Senestopathies with the character of tactile hallucinations: “It’s like there’s a hat on the head... The head hurts, it’s like being squeezed by a fireman’s helmet... The skin burns as if mustard plaster was stuck or a hot iron was applied... It hit the head as if with a stick... The head is freezing, as if a cold wind is blowing it... It seems crumbs stuck to the throat... It feels like someone is pulling your hair... It’s like a cigarette is stuck to your lip... It’s like water is running down on your skin... It’s like droplets of sweat are appearing all over your body... It’s like someone is tickling you.”

Often, imaginary tactile and other external sensations are projected onto the area of ​​interoreception: “There is a tickling in the head, as with a runny nose or allergies... Numbness in the head... Tickling in the chest... Itching, itching in the head... It’s like someone is fingering the intestines with hairy hands... Burning inside the head... In the stomach as if hot blood is pouring... Something is crawling in my head... The pain in the heart is like from a dagger, the end of which sticks out under the shoulder blade, and you just want to pull it out... It’s like a hard lump in the chest... The head is filling with something... Pain from the heart floats up in balls... Pain in the spine, as if it had been pierced by a tube with a diameter of 5–6 mm.” Senestopathies of this type are very reminiscent of visceral hallucinations.

Senestopathies with the character of hallucinations of transformation: “The brain is like a jelly-like mass... The brain seems to be liquid and gurgles... The brain is compressed into a lump... The brain is moving... The brain seems hot and small... The heart seems to be divided into parts... The muscles seem to be stratified... The heart seems to have come off and fallen down... The brain how it separated from the skull and dangles in it.”

Senestopathies with the nature of kinesthetic hallucinations: “The legs seem to be pulled towards the body... The arms, legs, mouth are brought together, the head is thrown back upward... The lips are pulled inwards... The head seems to swing back and forth... It feels like the eyes are starting to squint to the side... There is such tension in the hands, It’s like I’m holding a heavy load.”

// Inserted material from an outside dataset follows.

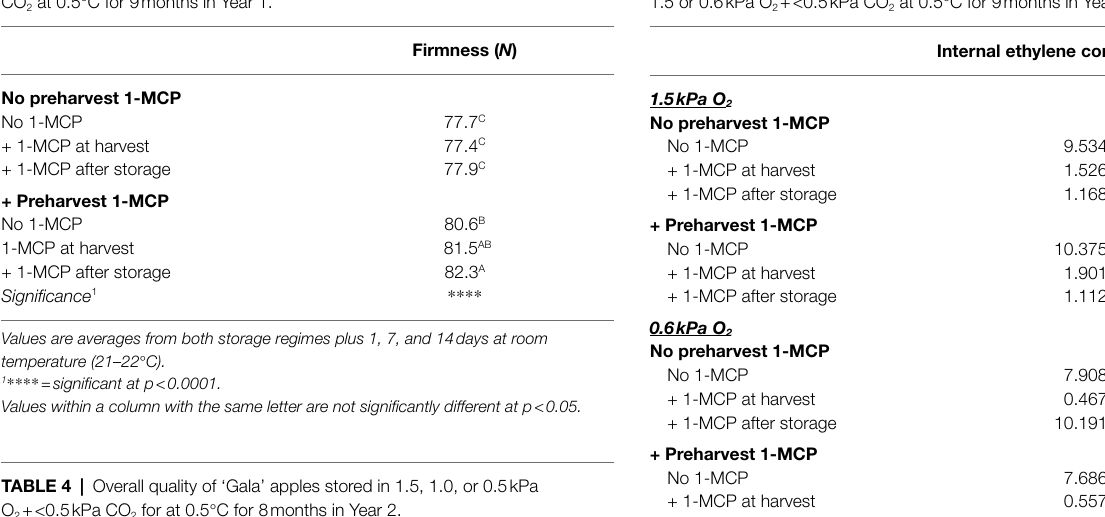
TABLE 3 | Firmness of ‘Gala’ apples treated without or with preharvest 1-MCP orchard spray at 7 days before harvest in combination without or with postharvest 1-MCP (1 μ l L -1 ) for 24 h at harvest or after storage in 1.5 or 0.6 kPa O 2 + <0.5 kPa CO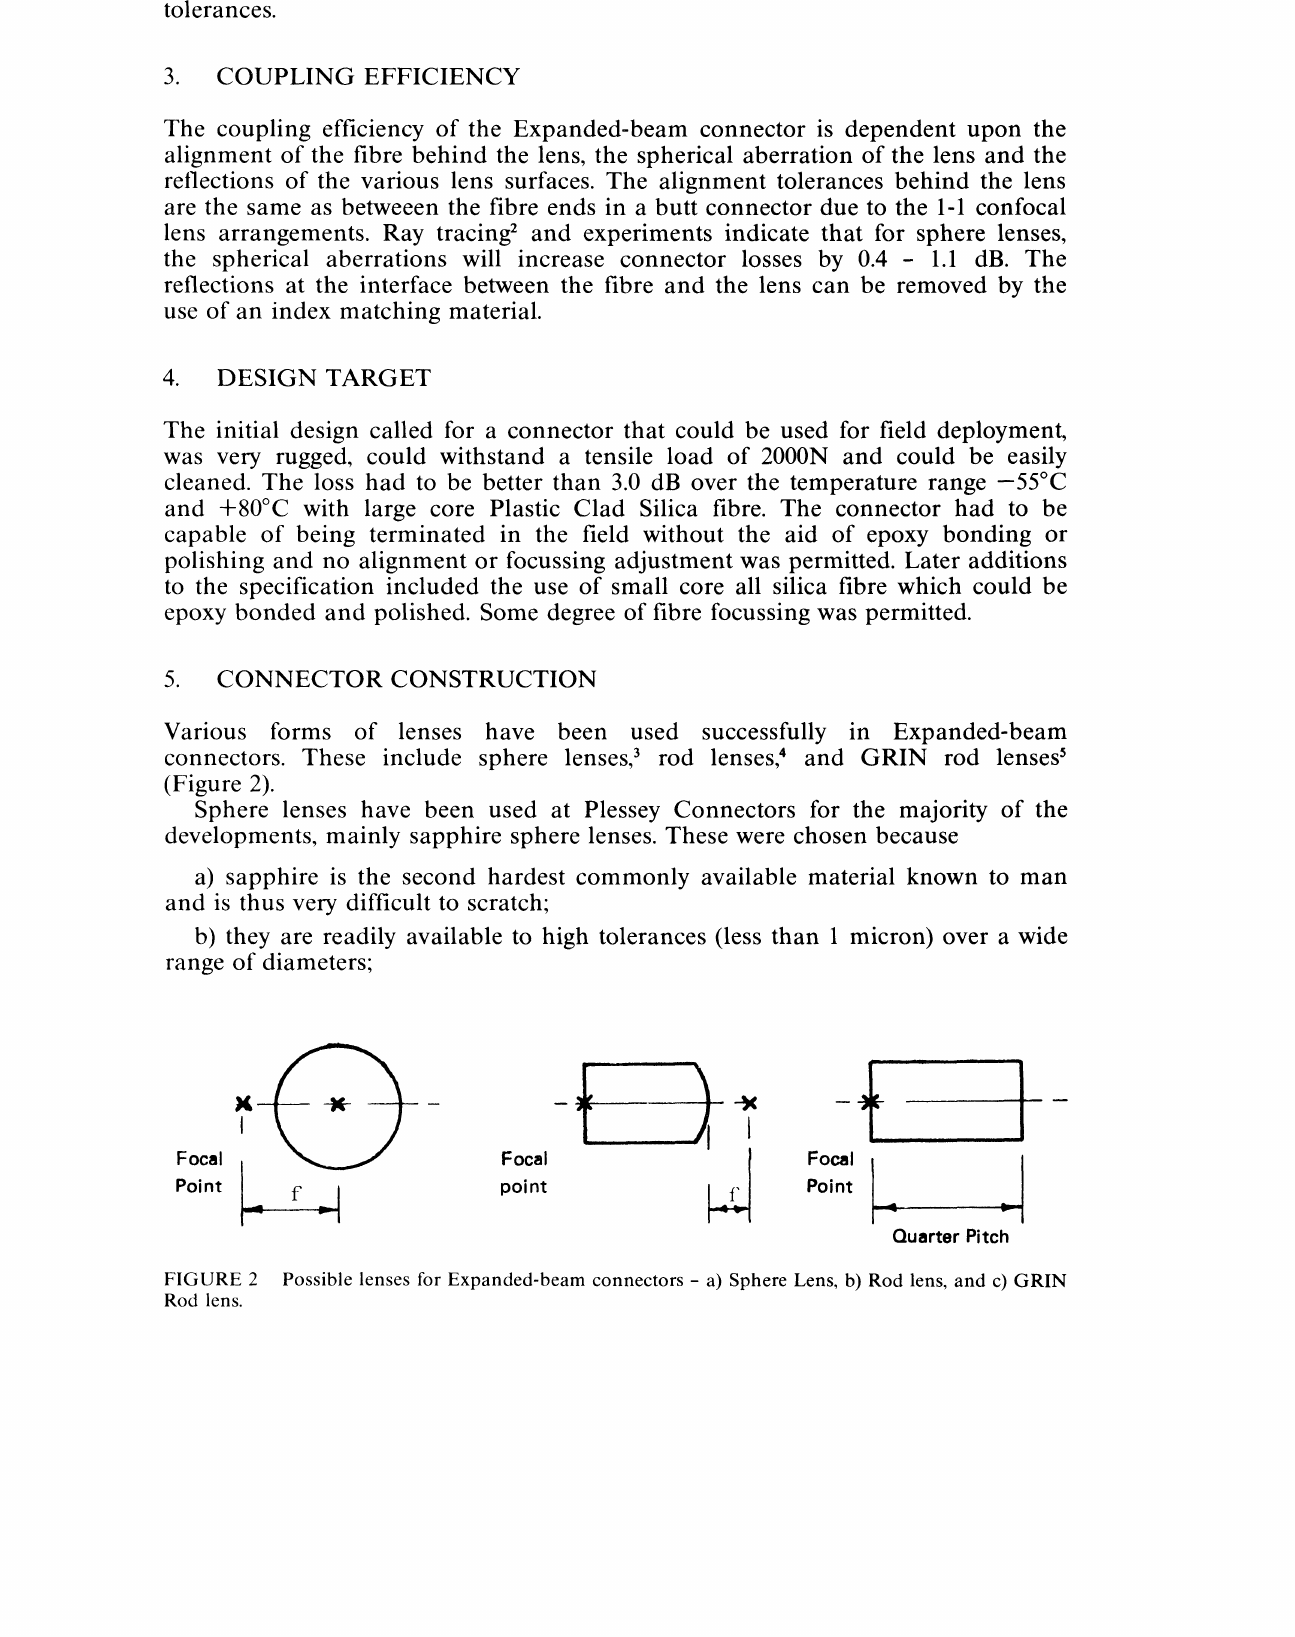
Possible lenses for Expanded-beam connectors a) Sphere Lens, b) Rod lens, and c) GRIN Rod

Sometimes hallucinatory senestopathies are complemented by acoustic, gustatory, olfactory or visual elementary hallucinations of the imagination: “The brain is clearly separated from the membranes - you can hear them coming apart... There’s something squelching in my head, I hear it... Pain stretches along the threads and you can hear them rattling... Something sickly sweet is spinning in my head... Everything inside is burning, burning, I feel like it smells burnt... It hit my head, the pain flew from left to right and sparkled, like during a thunderstorm.” At the same time, most patients exhibit fragmentary deceptions of perception that are not associated with senestopathies.